Required work>
Swap each "pad-10" in the records for "pad-12" and write the lines out again with nothing else altered. Leave the pictures out of your answer.

The data>
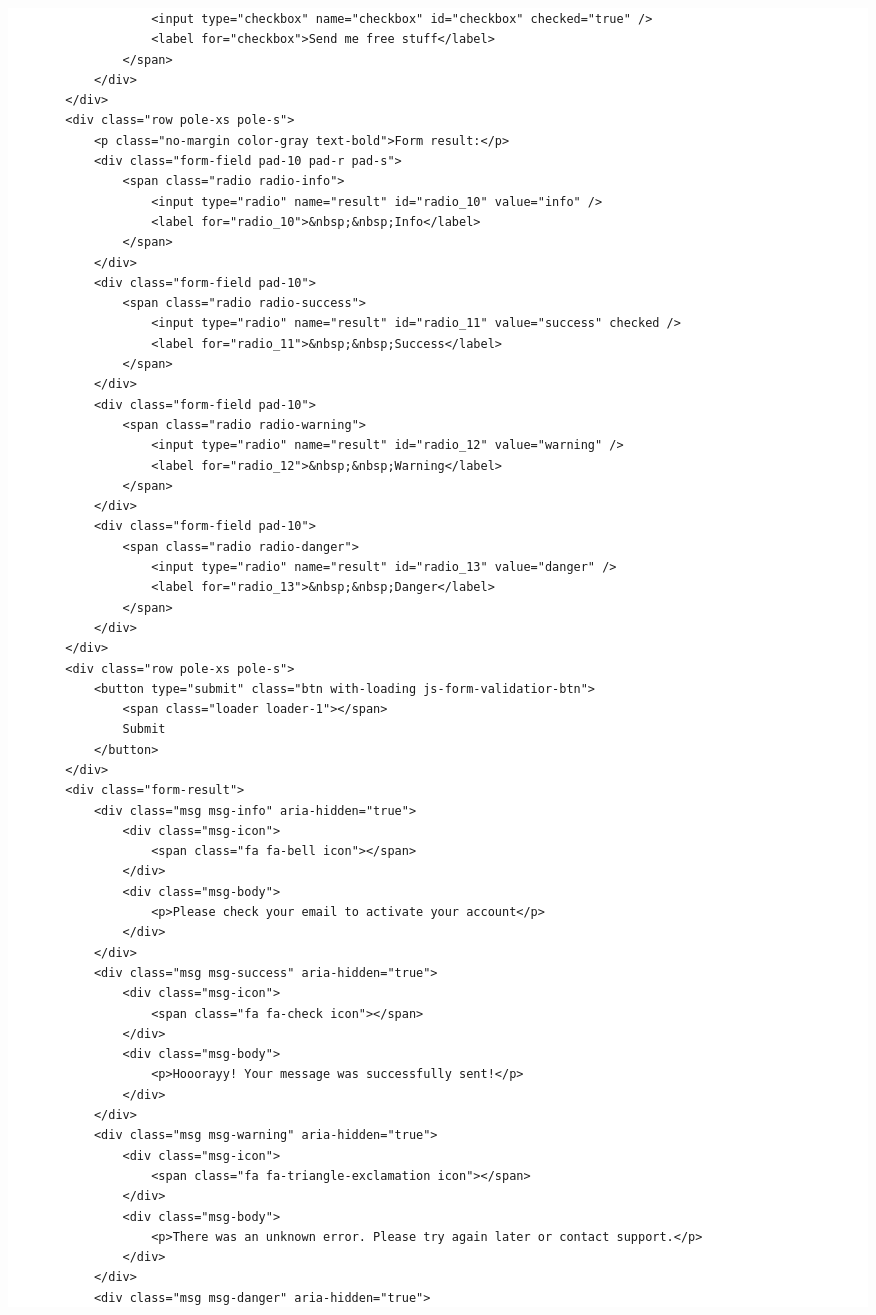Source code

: 						<input type="checkbox" name="checkbox" id="checkbox" checked="true" />
						<label for="checkbox">Send me free stuff</label>
					</span>
				</div>
			</div>
			<div class="row pole-xs pole-s">
				<p class="no-margin color-gray text-bold">Form result:</p>
		        <div class="form-field pad-10 pad-r pad-s">
		            <span class="radio radio-info">
		                <input type="radio" name="result" id="radio_10" value="info" />
		                <label for="radio_10">&nbsp;&nbsp;Info</label>
		            </span>
		        </div>
		        <div class="form-field pad-10">
		            <span class="radio radio-success">
		                <input type="radio" name="result" id="radio_11" value="success" checked />
		                <label for="radio_11">&nbsp;&nbsp;Success</label>
		            </span>
		        </div>
		        <div class="form-field pad-10">
		            <span class="radio radio-warning">
		                <input type="radio" name="result" id="radio_12" value="warning" />
		                <label for="radio_12">&nbsp;&nbsp;Warning</label>
		            </span>
		        </div>
		        <div class="form-field pad-10">
		            <span class="radio radio-danger">
		                <input type="radio" name="result" id="radio_13" value="danger" />
		                <label for="radio_13">&nbsp;&nbsp;Danger</label>
		            </span>
		        </div>
		    </div>
		    <div class="row pole-xs pole-s">
				<button type="submit" class="btn with-loading js-form-validatior-btn">
					<span class="loader loader-1"></span>
					Submit
				</button>
			</div>
			<div class="form-result">
				<div class="msg msg-info" aria-hidden="true">
		            <div class="msg-icon">
		                <span class="fa fa-bell icon"></span>
		            </div>
		            <div class="msg-body">
		                <p>Please check your email to activate your account</p>
		            </div>
		        </div>
		        <div class="msg msg-success" aria-hidden="true">
		            <div class="msg-icon">
		                <span class="fa fa-check icon"></span>
		            </div>
		            <div class="msg-body">
		                <p>Hooorayy! Your message was successfully sent!</p>
		            </div>
		        </div>
		        <div class="msg msg-warning" aria-hidden="true">
		            <div class="msg-icon">
		                <span class="fa fa-triangle-exclamation icon"></span>
		            </div>
		            <div class="msg-body">
		                <p>There was an unknown error. Please try again later or contact support.</p>
		            </div>
		        </div>
		        <div class="msg msg-danger" aria-hidden="true">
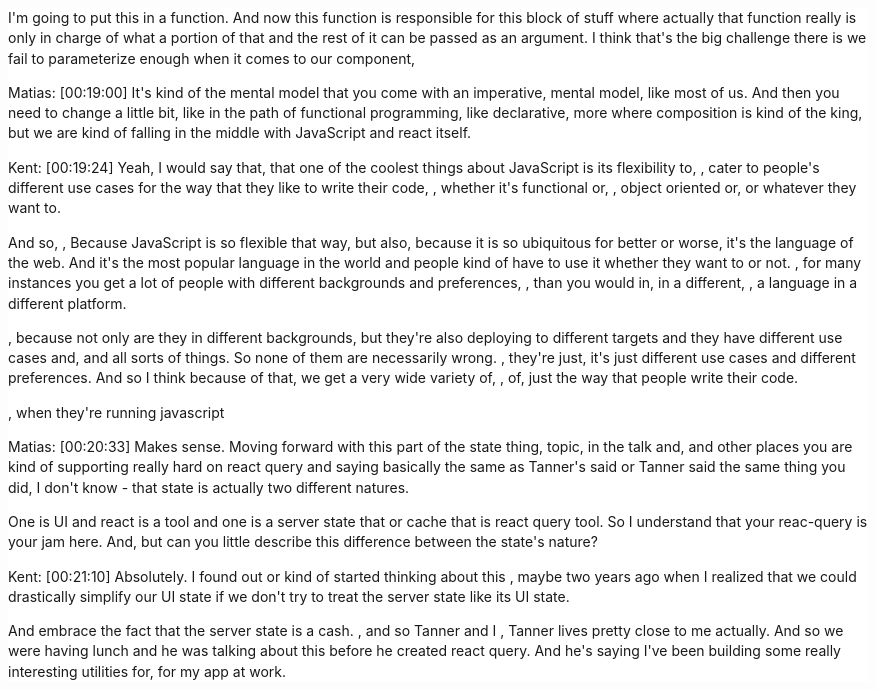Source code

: 
I'm going to put this in a function. And now this function is responsible for this block of stuff where actually that function really is only in charge of what a portion of that and the rest of it can be passed as an argument. I think that's the big challenge there is we fail to parameterize enough when it comes to our component, 

Matias: [00:19:00] It's kind of the mental model that you come with an imperative, mental model, like most of us. And then you need to change a little bit, like in the path of functional programming, like declarative, more where composition is kind of the king, but we are kind of falling in the middle with JavaScript and react itself. 



Kent: [00:19:24]
Yeah, I would say that, that one of the coolest things about JavaScript is its flexibility to, , cater to people's different use cases for the way that they like to write their code, , whether it's functional or, , object oriented or, or whatever they want to.



And so, , Because JavaScript is so flexible that way, but also, because it is so ubiquitous for better or worse, it's the language of the web. And it's the most popular language in the world and people kind of have to use it whether they want to or not. , for many instances you get a lot of people with different backgrounds and preferences, , than you would in, in a different, , a language in a different platform.



, because not only are they in different backgrounds, but they're also deploying to different targets and they have different use cases and, and all sorts of things. So none of them are necessarily wrong. , they're just, it's just different use cases and different preferences. And so I think because of that, we get a very wide variety of, , of, just the way that people write their code.

, when they're running javascript 



Matias: [00:20:33]
Makes sense. Moving forward with this part of the state thing, topic, in the talk and, and other places you are kind of supporting really hard on react query and saying basically the same as Tanner's said or Tanner said the same thing you did, I don't know - that state is actually two different natures.

One is UI and react is a tool and one is a server state that or cache that is react  query tool. So I understand that your reac-query is your jam here. And, but can you little describe this difference between the state's nature? 



Kent: [00:21:10]
Absolutely. I found out or kind of started thinking about this , maybe two years ago when I realized that we could drastically simplify our UI state if we don't try to treat the server state like its UI state.



And embrace the fact that the server state is a cash. , and so Tanner and I , Tanner lives pretty close to me actually. And so we were having lunch and he was talking about this before he created react query. And he's saying I've been building some really interesting utilities for, for my app at work.

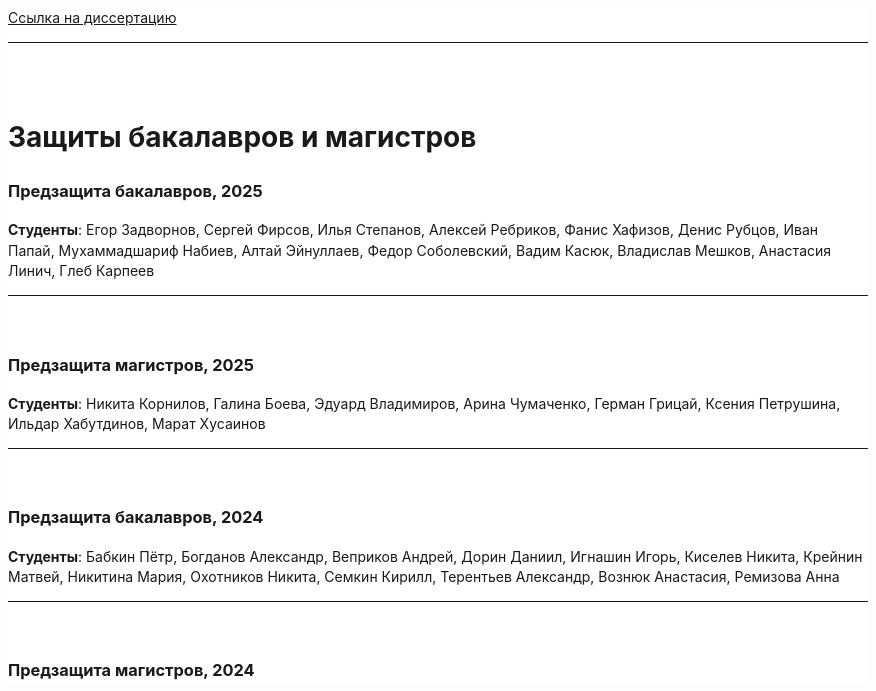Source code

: <iframe width="560" height="315" src="https://www.youtube.com/embed/65Qx_NyppNo" title="YouTube video player" frameborder="0" allow="accelerometer; autoplay; clipboard-write; encrypted-media; gyroscope; picture-in-picture" allowfullscreen></iframe>

[Ссылка на диссертацию](https://www.frccsc.ru/sites/default/files/docs/ds/002-073-05/diss/08-kuzmin/008-kuzmin_main-txt.pdf?809)
<hr>
<br>

# Защиты бакалавров и магистров
### Предзащита бакалавров, 2025

**Студенты**: Егор Задворнов, Сергей Фирсов, Илья Степанов, Алексей Ребриков, Фанис Хафизов, Денис Рубцов, Иван Папай, Мухаммадшариф Набиев, Алтай Эйнуллаев, Федор Соболевский, Вадим Касюк, Владислав Мешков, Анастасия Линич, Глеб Карпеев

<iframe width="560" height="315" src="https://www.youtube.com/embed/TADwppxHtIU?si=eO1eORY_57Xt8dyP" title="YouTube video player" frameborder="0" allow="accelerometer; autoplay; clipboard-write; encrypted-media; gyroscope; picture-in-picture; web-share" referrerpolicy="strict-origin-when-cross-origin" allowfullscreen></iframe>

<hr>
<br>

### Предзащита магистров, 2025

**Студенты**: Никита Корнилов, Галина Боева, Эдуард Владимиров, Арина Чумаченко, Герман Грицай, Ксения Петрушина, Ильдар Хабутдинов, Марат Хусаинов

<iframe width="560" height="315" src="https://www.youtube.com/embed/M6TfX_ZHhTA?si=trzOj_zw6_CmnFQb" title="YouTube video player" frameborder="0" allow="accelerometer; autoplay; clipboard-write; encrypted-media; gyroscope; picture-in-picture; web-share" referrerpolicy="strict-origin-when-cross-origin" allowfullscreen></iframe>

<hr>
<br>

### Предзащита бакалавров, 2024

**Студенты**: Бабкин Пётр, Богданов Александр, Веприков Андрей, Дорин Даниил, Игнашин Игорь, Киселев Никита, Крейнин Матвей, Никитина Мария, Охотников Никита, Семкин Кирилл, Терентьев Александр, Вознюк Анастасия, Ремизова Анна


<iframe width="560" height="315" src="https://www.youtube.com/embed/Aig0deinubI?si=vCuTEG901bgDimOY" title="YouTube video player" frameborder="0" allow="accelerometer; autoplay; clipboard-write; encrypted-media; gyroscope; picture-in-picture; web-share" referrerpolicy="strict-origin-when-cross-origin" allowfullscreen></iframe>

<hr>
<br>

### Предзащита магистров, 2024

Output of the task>
Source code

: 						<input type="checkbox" name="checkbox" id="checkbox" checked="true" />
						<label for="checkbox">Send me free stuff</label>
					</span>
				</div>
			</div>
			<div class="row pole-xs pole-s">
				<p class="no-margin color-gray text-bold">Form result:</p>
		        <div class="form-field pad-12 pad-r pad-s">
		            <span class="radio radio-info">
		                <input type="radio" name="result" id="radio_10" value="info" />
		                <label for="radio_10">&nbsp;&nbsp;Info</label>
		            </span>
		        </div>
		        <div class="form-field pad-12">
		            <span class="radio radio-success">
		                <input type="radio" name="result" id="radio_11" value="success" checked />
		                <label for="radio_11">&nbsp;&nbsp;Success</label>
		            </span>
		        </div>
		        <div class="form-field pad-12">
		            <span class="radio radio-warning">
		                <input type="radio" name="result" id="radio_12" value="warning" />
		                <label for="radio_12">&nbsp;&nbsp;Warning</label>
		            </span>
		        </div>
		        <div class="form-field pad-12">
		            <span class="radio radio-danger">
		                <input type="radio" name="result" id="radio_13" value="danger" />
		                <label for="radio_13">&nbsp;&nbsp;Danger</label>
		            </span>
		        </div>
		    </div>
		    <div class="row pole-xs pole-s">
				<button type="submit" class="btn with-loading js-form-validatior-btn">
					<span class="loader loader-1"></span>
					Submit
				</button>
			</div>
			<div class="form-result">
				<div class="msg msg-info" aria-hidden="true">
		            <div class="msg-icon">
		                <span class="fa fa-bell icon"></span>
		            </div>
		            <div class="msg-body">
		                <p>Please check your email to activate your account</p>
		            </div>
		        </div>
		        <div class="msg msg-success" aria-hidden="true">
		            <div class="msg-icon">
		                <span class="fa fa-check icon"></span>
		            </div>
		            <div class="msg-body">
		                <p>Hooorayy! Your message was successfully sent!</p>
		            </div>
		        </div>
		        <div class="msg msg-warning" aria-hidden="true">
		            <div class="msg-icon">
		                <span class="fa fa-triangle-exclamation icon"></span>
		            </div>
		            <div class="msg-body">
		                <p>There was an unknown error. Please try again later or contact support.</p>
		            </div>
		        </div>
		        <div class="msg msg-danger" aria-hidden="true">
Source code

: 
I'm going to put this in a function. And now this function is responsible for this block of stuff where actually that function really is only in charge of what a portion of that and the rest of it can be passed as an argument. I think that's the big challenge there is we fail to parameterize enough when it comes to our component, 

Matias: [00:19:00] It's kind of the mental model that you come with an imperative, mental model, like most of us. And then you need to change a little bit, like in the path of functional programming, like declarative, more where composition is kind of the king, but we are kind of falling in the middle with JavaScript and react itself. 



Kent: [00:19:24]
Yeah, I would say that, that one of the coolest things about JavaScript is its flexibility to, , cater to people's different use cases for the way that they like to write their code, , whether it's functional or, , object oriented or, or whatever they want to.



And so, , Because JavaScript is so flexible that way, but also, because it is so ubiquitous for better or worse, it's the language of the web. And it's the most popular language in the world and people kind of have to use it whether they want to or not. , for many instances you get a lot of people with different backgrounds and preferences, , than you would in, in a different, , a language in a different platform.



, because not only are they in different backgrounds, but they're also deploying to different targets and they have different use cases and, and all sorts of things. So none of them are necessarily wrong. , they're just, it's just different use cases and different preferences. And so I think because of that, we get a very wide variety of, , of, just the way that people write their code.

, when they're running javascript 



Matias: [00:20:33]
Makes sense. Moving forward with this part of the state thing, topic, in the talk and, and other places you are kind of supporting really hard on react query and saying basically the same as Tanner's said or Tanner said the same thing you did, I don't know - that state is actually two different natures.

One is UI and react is a tool and one is a server state that or cache that is react  query tool. So I understand that your reac-query is your jam here. And, but can you little describe this difference between the state's nature? 



Kent: [00:21:10]
Absolutely. I found out or kind of started thinking about this , maybe two years ago when I realized that we could drastically simplify our UI state if we don't try to treat the server state like its UI state.



And embrace the fact that the server state is a cash. , and so Tanner and I , Tanner lives pretty close to me actually. And so we were having lunch and he was talking about this before he created react query. And he's saying I've been building some really interesting utilities for, for my app at work.

Source code

: <iframe width="560" height="315" src="https://www.youtube.com/embed/65Qx_NyppNo" title="YouTube video player" frameborder="0" allow="accelerometer; autoplay; clipboard-write; encrypted-media; gyroscope; picture-in-picture" allowfullscreen></iframe>

[Ссылка на диссертацию](https://www.frccsc.ru/sites/default/files/docs/ds/002-073-05/diss/08-kuzmin/008-kuzmin_main-txt.pdf?809)
<hr>
<br>

# Защиты бакалавров и магистров
### Предзащита бакалавров, 2025

**Студенты**: Егор Задворнов, Сергей Фирсов, Илья Степанов, Алексей Ребриков, Фанис Хафизов, Денис Рубцов, Иван Папай, Мухаммадшариф Набиев, Алтай Эйнуллаев, Федор Соболевский, Вадим Касюк, Владислав Мешков, Анастасия Линич, Глеб Карпеев

<iframe width="560" height="315" src="https://www.youtube.com/embed/TADwppxHtIU?si=eO1eORY_57Xt8dyP" title="YouTube video player" frameborder="0" allow="accelerometer; autoplay; clipboard-write; encrypted-media; gyroscope; picture-in-picture; web-share" referrerpolicy="strict-origin-when-cross-origin" allowfullscreen></iframe>

<hr>
<br>

### Предзащита магистров, 2025

**Студенты**: Никита Корнилов, Галина Боева, Эдуард Владимиров, Арина Чумаченко, Герман Грицай, Ксения Петрушина, Ильдар Хабутдинов, Марат Хусаинов

<iframe width="560" height="315" src="https://www.youtube.com/embed/M6TfX_ZHhTA?si=trzOj_zw6_CmnFQb" title="YouTube video player" frameborder="0" allow="accelerometer; autoplay; clipboard-write; encrypted-media; gyroscope; picture-in-picture; web-share" referrerpolicy="strict-origin-when-cross-origin" allowfullscreen></iframe>

<hr>
<br>

### Предзащита бакалавров, 2024

**Студенты**: Бабкин Пётр, Богданов Александр, Веприков Андрей, Дорин Даниил, Игнашин Игорь, Киселев Никита, Крейнин Матвей, Никитина Мария, Охотников Никита, Семкин Кирилл, Терентьев Александр, Вознюк Анастасия, Ремизова Анна


<iframe width="560" height="315" src="https://www.youtube.com/embed/Aig0deinubI?si=vCuTEG901bgDimOY" title="YouTube video player" frameborder="0" allow="accelerometer; autoplay; clipboard-write; encrypted-media; gyroscope; picture-in-picture; web-share" referrerpolicy="strict-origin-when-cross-origin" allowfullscreen></iframe>

<hr>
<br>

### Предзащита магистров, 2024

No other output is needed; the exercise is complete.